This is the first modification I did and, like you, was also apprehensive regarding the installation process.
As far as I am concerned, NOBODY, no matter how qualified or professional they may be, will take care of the whole process (and your car) as good as yourself. So, if you can find the time, I would urge you to go for it.

A guide I made at that time may be helpful: TinyUpload.com - best file hosting solution, with no limits, totaly free

Bear in mind that some of the links may be outdated so feel free to ask for more assistance.
P.S.: A patch loom, or Toyota-to-ISO wiring harness is the quickest and "cleanest" way to connect your new stereo (presumably having ISO connectors in the back) to the connectors you will unplug from the factory stereo.
Quote:
Originally Posted by Mick Hatzo View Post
The only tools you need are your fingers, a Phillips head screwdriver and a 10mm wrench/socket. The latter tools can be borrowed or even bought for next-to-nothing. The Toyota-to-ISO adapter harness shouldn't cost more than 5-7 dollars.
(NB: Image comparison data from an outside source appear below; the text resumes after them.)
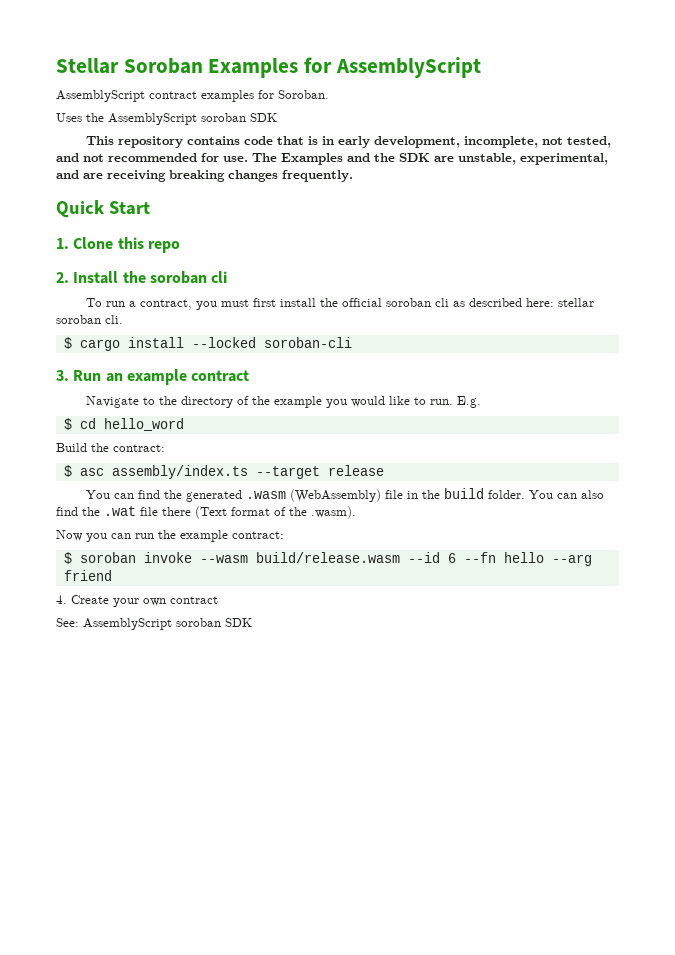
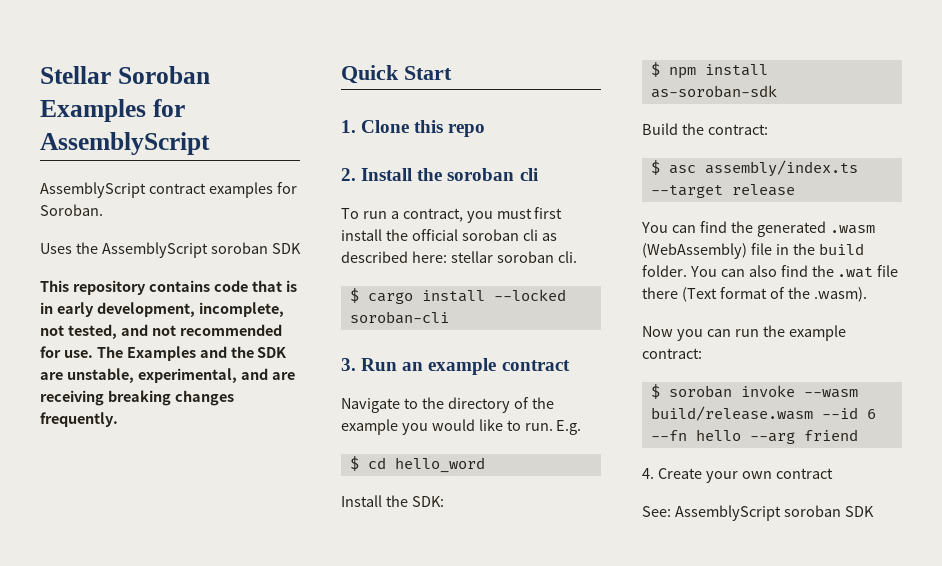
(184, 424) none -> [341,495,444,507] [650,62,768,79] [650,85,777,98] // Install the SDK: // $ npm install as-soroban-sdk

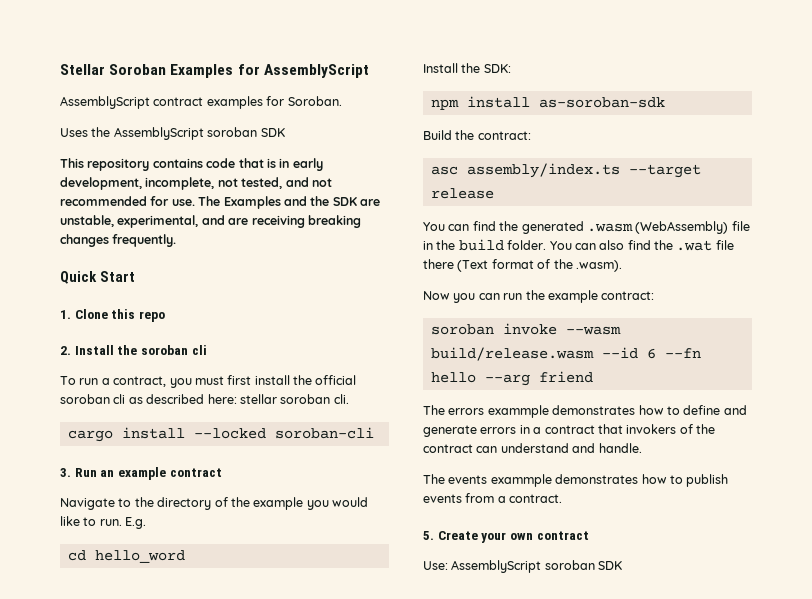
[349,288,359,303] $ -> (349, 399) none
[349,456,359,471] $ -> (147, 523) none
[650,62,660,77] $ -> (511, 68) none
[650,160,660,175] $ -> (531, 135) none
[650,384,660,399] $ -> (655, 295) none
[642,468,654,479] 4. -> [423,405,747,418] [423,424,715,437] [423,443,642,453] [423,474,729,487] [423,493,563,503] [423,531,434,540] The errors exammple demonstrates how to define and generate errors in a contract that invokers of the contract can understand and handle. // The events exammple demonstrates how to publish events from a contract. // 5.
[642,506,671,517] See: -> [423,561,448,570] Use:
Since you don't have to solder, crimp, splice or drill through anything, there really isn't any way to harm your car (added bonus: everything is reversible this way).
Take your time, be it 30 minutes or 5 hours, nobody will judge you. Have a friend or family member around for a second opinion/suggestions. Trust me, if you are able to plug/unplug an electrical appliance to a wall socket, you are more than qualified to undertake this job.